Então, choro. E o faço porque Maurice Druon ensinou-me, através de seu inocente Tistu, que se você não chora, as lágrimas endurecem no peito e o coração fica duro.


Limão e Limonada


As Ciências Humanas estão sempre tomando emprestado das Exatas, termos e conceitos.

A última novidade vem da Física e atende pelo nome de resiliência. Significa resistência ao choque ou a propriedade pela qual a energia potencial armazenada em um corpo deformado é devolvida quando cessa a tensão incidente sobre o mesmo.



Em Humanas, a resiliência passou a designar a capacidade de se resistir flexivelmente à adversidade, utilizando-a para o desenvolvimento pessoal, profissional e social. Traduzindo isso através de um dito popular, é fazer de cada limão, ou seja, de cada contrariedade que a vida nos apresenta, uma Limonada, saborosa, refrescante e agradável.


Aprendi que não adianta brigar com problemas. É preciso enfrentá-los para não ser destruído por eles, resolvendo-os. E rapidamente, de maneira certa ou errada. Problemas são como bebês, só crescem se forem alimentados.


Muitos deles resolvem-se por si mesmos. Mas quando você os soluciona de forma inadequada eles voltam, dão-lhe uma rasteira e, aí sim, você os anula corretamente. A felicidade, pontuou Michael Jansen, não é a ausência de problemas. A ausência de problemas é o tédio. A felicidade são grandes problemas bem administrados.

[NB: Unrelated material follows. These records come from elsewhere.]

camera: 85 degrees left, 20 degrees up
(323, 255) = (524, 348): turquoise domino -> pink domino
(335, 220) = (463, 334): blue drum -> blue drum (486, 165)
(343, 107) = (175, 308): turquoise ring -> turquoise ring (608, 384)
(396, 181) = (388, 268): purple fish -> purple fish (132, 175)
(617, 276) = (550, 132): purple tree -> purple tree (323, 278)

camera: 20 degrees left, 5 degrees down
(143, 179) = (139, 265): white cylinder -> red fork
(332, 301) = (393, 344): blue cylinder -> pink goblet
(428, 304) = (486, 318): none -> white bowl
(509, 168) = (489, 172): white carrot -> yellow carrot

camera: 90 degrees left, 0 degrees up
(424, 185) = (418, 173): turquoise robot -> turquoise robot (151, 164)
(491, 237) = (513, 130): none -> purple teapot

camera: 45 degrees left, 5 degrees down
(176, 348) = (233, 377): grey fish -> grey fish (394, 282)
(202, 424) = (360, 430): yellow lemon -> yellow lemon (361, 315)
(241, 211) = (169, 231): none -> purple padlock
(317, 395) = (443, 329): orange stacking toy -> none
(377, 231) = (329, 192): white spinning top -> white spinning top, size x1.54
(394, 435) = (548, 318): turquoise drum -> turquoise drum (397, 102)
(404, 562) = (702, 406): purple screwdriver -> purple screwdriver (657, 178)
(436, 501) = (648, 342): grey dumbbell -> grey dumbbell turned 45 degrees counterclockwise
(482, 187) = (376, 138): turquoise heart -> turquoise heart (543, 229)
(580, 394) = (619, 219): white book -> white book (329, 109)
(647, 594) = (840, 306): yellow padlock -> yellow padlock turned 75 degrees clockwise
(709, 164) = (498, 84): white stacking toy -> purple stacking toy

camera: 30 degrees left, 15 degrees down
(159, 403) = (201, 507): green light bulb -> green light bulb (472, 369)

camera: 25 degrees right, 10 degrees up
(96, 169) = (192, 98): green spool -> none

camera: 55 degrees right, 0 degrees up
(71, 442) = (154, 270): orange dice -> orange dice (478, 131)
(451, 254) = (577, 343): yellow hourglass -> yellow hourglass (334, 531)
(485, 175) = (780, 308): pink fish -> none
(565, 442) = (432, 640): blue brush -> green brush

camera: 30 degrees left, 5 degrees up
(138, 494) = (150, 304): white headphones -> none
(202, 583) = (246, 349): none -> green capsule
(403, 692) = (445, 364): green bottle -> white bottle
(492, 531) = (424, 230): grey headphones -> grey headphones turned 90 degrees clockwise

Aprendi a combater as doenças. As do corpo e as da mente.
Percebê-las, identificá-las, respeitá-las e aniquilá-las. Muitas decorrem não do que nos falta, mas do mal uso que fazemos do que temos. E a velocidade é tudo neste combate. Agir rápido é a palavra de ordem. Melhor do que ser preventivo é ser preditivo.


Aprendi a aceitar a tristeza. Não o ano todo, mas apenas um dia, à luz dos ensinamentos de Victor Hugo. O poeta dizia que “tristeza não tem fim, Felicidade, sim”. Porém, discordo. Penso que os dois são finitos. E cíclicos. O segredo é contemplar as pequenas alegrias ao invés de aguardar a Grande felicidade. Uma alegria destrói 100 tristezas...


Modismo ou não, tornei-me resiliente. A palavra em si pode cair no ostracismo, mas terá servido para ilustrar minha atitude cultivada ao longo dos anos diante das dificuldades, impostas ou auto-impostas, que enfrentei pelo caminho, transformando desânimo em persistência, descrédito em esperança, obstáculos em oportunidades, tristeza em alegria.


Nós apreciamos o calor porque já sentimos o frio. Apreciamos a luz porque já estivemos no escuro. Apreciamos a saúde porque já fomos enfermos. Podemos, pois, experimentar a felicidade porque já conhecemos a tristeza.


Olhe para o céu, agora! Se é dia, o Sol brilha e aquece. Se é noite, a Lua Ilumina e abraça. E assim será novamente amanhã. E assim é feita a Vida.